How can wireless access control be the ideal solution for sustainably focused educational facilities for their perimeter security challenges?
At its most basic level, access control is a system for enabling or preventing persons from entering or exiting a location – whether it is a website, building or room. Its secondary functions include recording any movement in and out of locations and providing data trails for audit, traceability, compliance or improvement purposes.
The majority of access control systems rely on a “credential” to recognise and validate the person or asset transiting in and out of a location. This credential may be something the person has (key, card, identification tag), something they know (password, PIN) or something intrinsic to them (biometric data such as iris recognition, fingerprints).
In many systems, more than one layer of credentials may be required, while some systems require a second party credential (second keyholder or visual recognition by an approved inspector via CCTV link). The more layers and subsystems, the greater the complexity of integrating the systems and storing, accessing and making use of the data.
Within educational premises, the drivers for access control are: the safety of students, staff and authorised visitors, legal compliance and statutory duties placed on governors, school heads, local authorities and other bodies, protection of valuable assets, security and protection of data gathered by the organisation and held on IT systems and management and control of security across different venues, sometimes at the university level, spread across a city base
The nature of educational facilities, its students and data presents added challenges when it comes to security and in particular, access control.

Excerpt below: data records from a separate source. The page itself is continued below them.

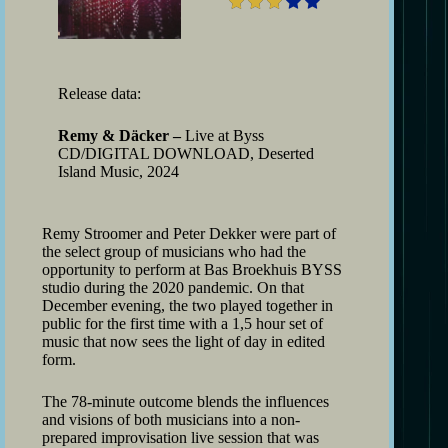
Release data:
Remy & Däcker –
Live at Byss
CD/DIGITAL DOWNLOAD, Deserted
Island Music, 2024
Remy Stroomer and Peter Dekker were part of
the select group of musicians who had the
opportunity to perform at Bas Broekhuis BYSS
studio during the 2020 pandemic. On that
December evening, the two played together in
public for the first time with a 1,5 hour set of
music that now sees the light of day in edited
form.
The 78-minute outcome blends the influences
and visions of both musicians into a non-
prepared improvisation live session that was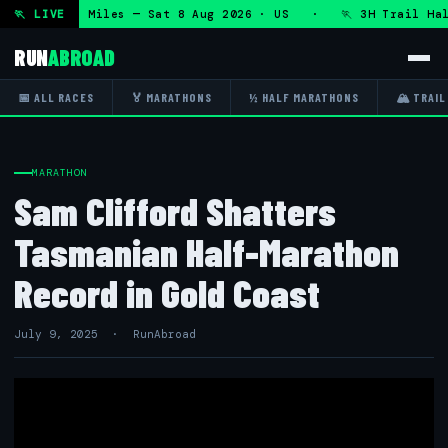
 50K 13.1 Miles — Sat 8 Aug 2026 · US · 🏃 3H Trail Half 
🏃 LIVE
RUN
ABROAD
📅 ALL RACES
🏅 MARATHONS
½ HALF MARATHONS
🏔 TRAIL
MARATHON
Sam Clifford Shatters
Tasmanian Half-Marathon
Record in Gold Coast
July 9, 2025 · RunAbroad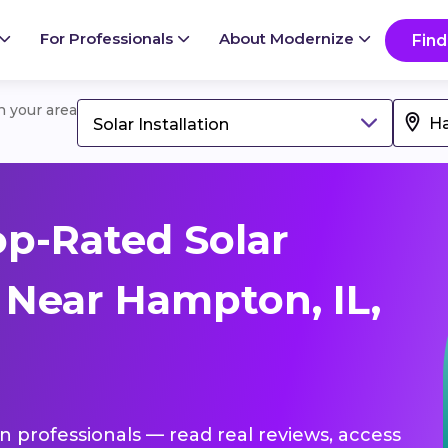
For Professionals
About Modernize
Find
in your area
Solar Installation
p-Rated Solar
s Near Hampton, IL,
ion professionals — read real reviews, access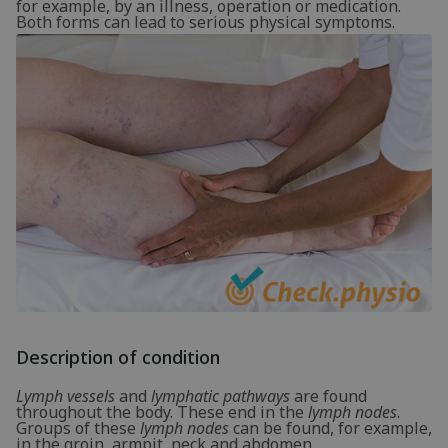
for example, by an illness, operation or medication.
Both forms can lead to serious physical symptoms.
Description of condition
Lymph vessels
and
lymphatic pathways
are found
throughout the body. These end in the
lymph nodes
.
Groups of these
lymph nodes
can be found, for example,
in the groin, armpit, neck and abdomen.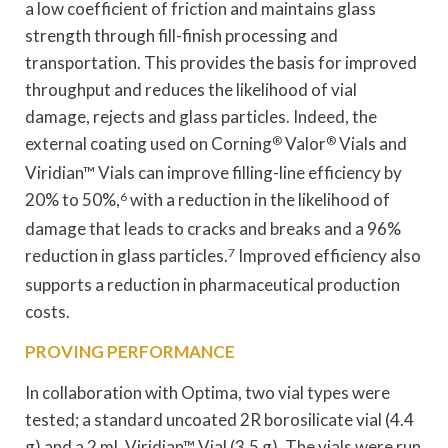
a low coefficient of friction and maintains glass
strength through fill-finish processing and
transportation. This provides the basis for improved
throughput and reduces the likelihood of vial
damage, rejects and glass particles. Indeed, the
external coating used on Corning
®
Valor
®
Vials and
Viridian™ Vials can improve filling-line efficiency by
20% to 50%,
6
with a reduction in the likelihood of
damage that leads to cracks and breaks and a 96%
reduction in glass particles.
7
Improved efficiency also
supports a reduction in pharmaceutical production
costs.
PROVING PERFORMANCE
In collaboration with Optima, two vial types were
tested; a standard uncoated 2R borosilicate vial (4.4
g) and a 2 mL Viridian™ Vial (3.5 g). The vials were run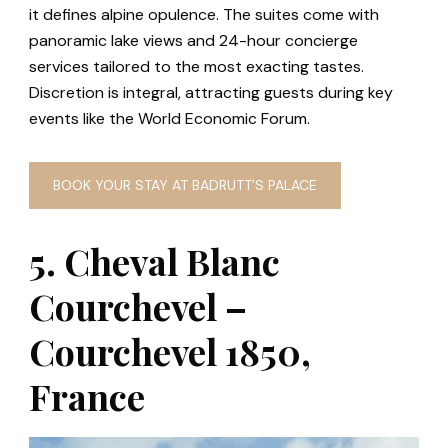
it defines alpine opulence. The suites come with
panoramic lake views and 24-hour concierge
services tailored to the most exacting tastes.
Discretion is integral, attracting guests during key
events like the World Economic Forum.
BOOK YOUR STAY AT BADRUTT’S PALACE
5. Cheval Blanc
Courchevel –
Courchevel 1850,
France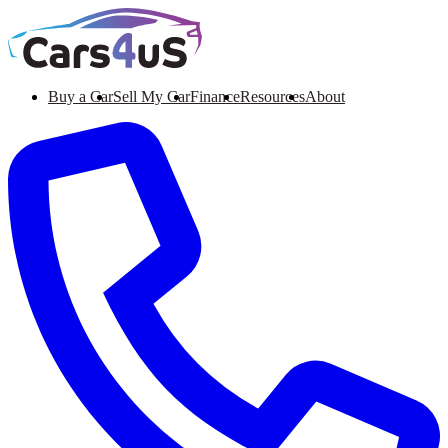
Buy a Car
Sell My Car
Finance
Resources
About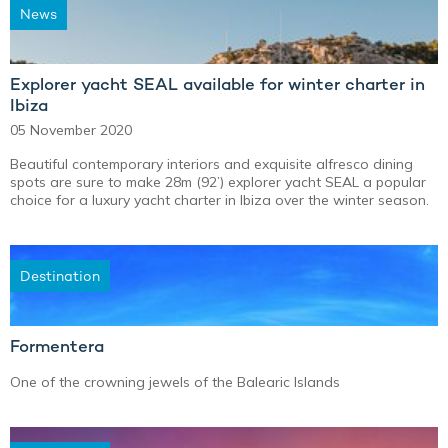
News
Explorer yacht SEAL available for winter charter in
Ibiza
05 November 2020
Beautiful contemporary interiors and exquisite alfresco dining
spots are sure to make 28m (92’) explorer yacht SEAL a popular
choice for a luxury yacht charter in Ibiza over the winter season.
Destination
Formentera
One of the crowning jewels of the Balearic Islands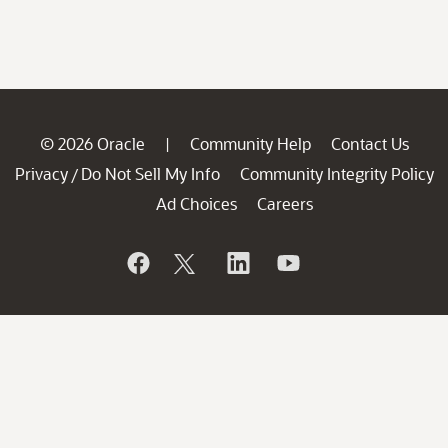
© 2026 Oracle
Community Help
Contact Us
|
Privacy
Do Not Sell My Info
Community Integrity Policy
/
Ad Choices
Careers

Only certain authorised people are allowed within a campus or grounds for legal and protection reasons. This means access control solutions must be tightly monitored and have no flaws for penetration.
Educational premises, by nature, present a number of access control challenges that may not apply to other public buildings or private/commercial spaces. The age group of the user population and the need to consider all user groups (including people with disabilities), mitigates the use of complicated systems.

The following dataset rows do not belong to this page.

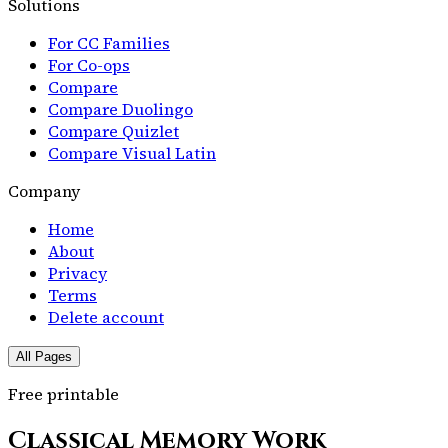
Solutions
For CC Families
For Co-ops
Compare
Compare Duolingo
Compare Quizlet
Compare Visual Latin
Company
Home
About
Privacy
Terms
Delete account
All Pages
Free printable
Classical Memory Work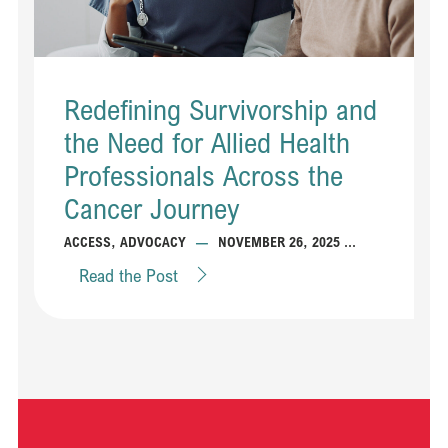
Redefining Survivorship and
the Need for Allied Health
Professionals Across the
Cancer Journey
...
ACCESS
,
ADVOCACY
—
NOVEMBER 26, 2025
Read the Post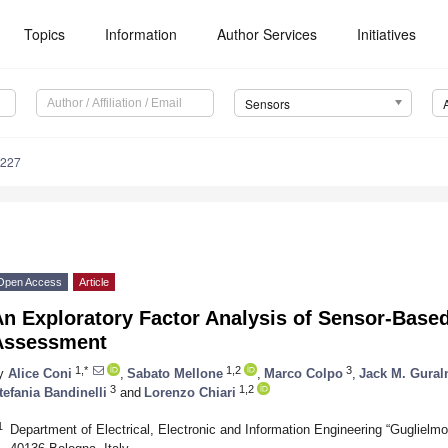
Topics
Information
Author Services
Initiatives
Sensors
2227
Open Access
Article
n Exploratory Factor Analysis of Sensor-Based
Assessment
1,*
1,2
3
y
Alice Coni
,
Sabato Mellone
,
Marco Colpo
,
Jack M. Gural
3
1,2
tefania Bandinelli
and
Lorenzo Chiari
1
Department of Electrical, Electronic and Information Engineering “Guglielmo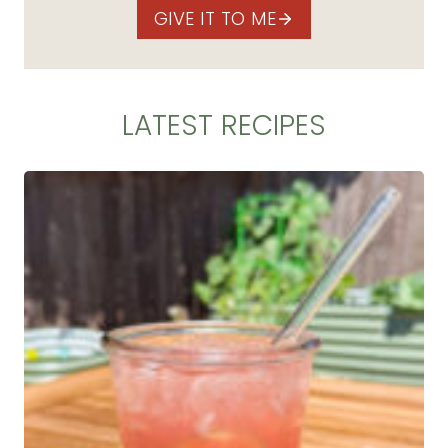
GIVE IT TO ME
LATEST RECIPES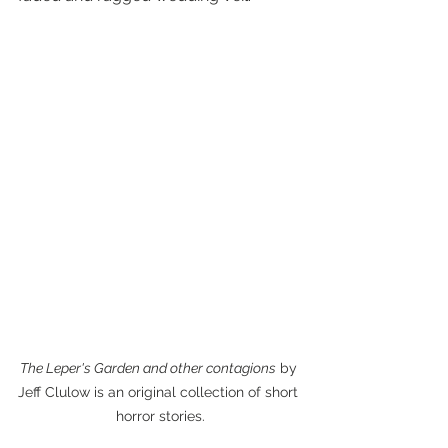
The Leper's Garden and other contagions
 by 
Jeff Clulow is an original collection of short 
horror stories.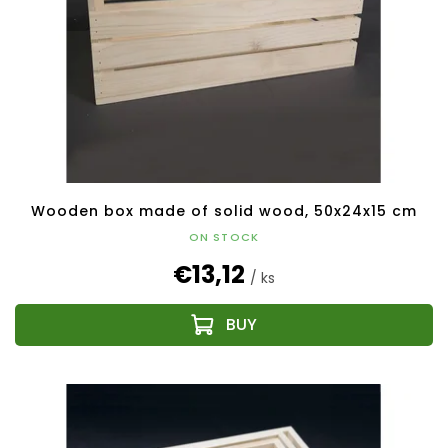
Wooden box made of solid wood, 50x24x15 cm
ON STOCK
€13,12
/ ks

The safety requirement for swift and safe egress in the event of a fire or any other emergency is also of top priority to conform with local, national and international standards and regulations for security and fire safety.
In addition, there are other challenges such as the need to avoid a ‘fortress’ atmosphere to maintain mental health and wellbeing for students. Students are incredibly at risk of becoming NEET. This means that young people are dramatically affected by mental health and their environment, so educational facilities must foster a healthy, safe and positive atmosphere to protect students.
Similarly, the ‘open’ nature of many educational premises (such as IT and leisure facilities), with either full public access or permitted group access being increasingly required, presents additional challenges. This is more present within university campuses as they typically span across a large number of buildings within a campus, town or city. The incorporation of completely different facilities such as the student union, library and accommodation (at the university level) add another layer of difficulty for access control manufacturers when designing and installing a security solution. This also adds complications with the age of many buildings, which can make repairs, modifications and cabling expensive and problematic.
The skills and availability of non-teaching support staff with time and ability to implement and maintain an effective access control system, where success is often reliant on human behaviour and habitually-following good practices (persuading pupils not to swap ID cards or credentials, quickly reporting lost credentials to the appropriate person, and so on) is a challenge unique to the educational environment.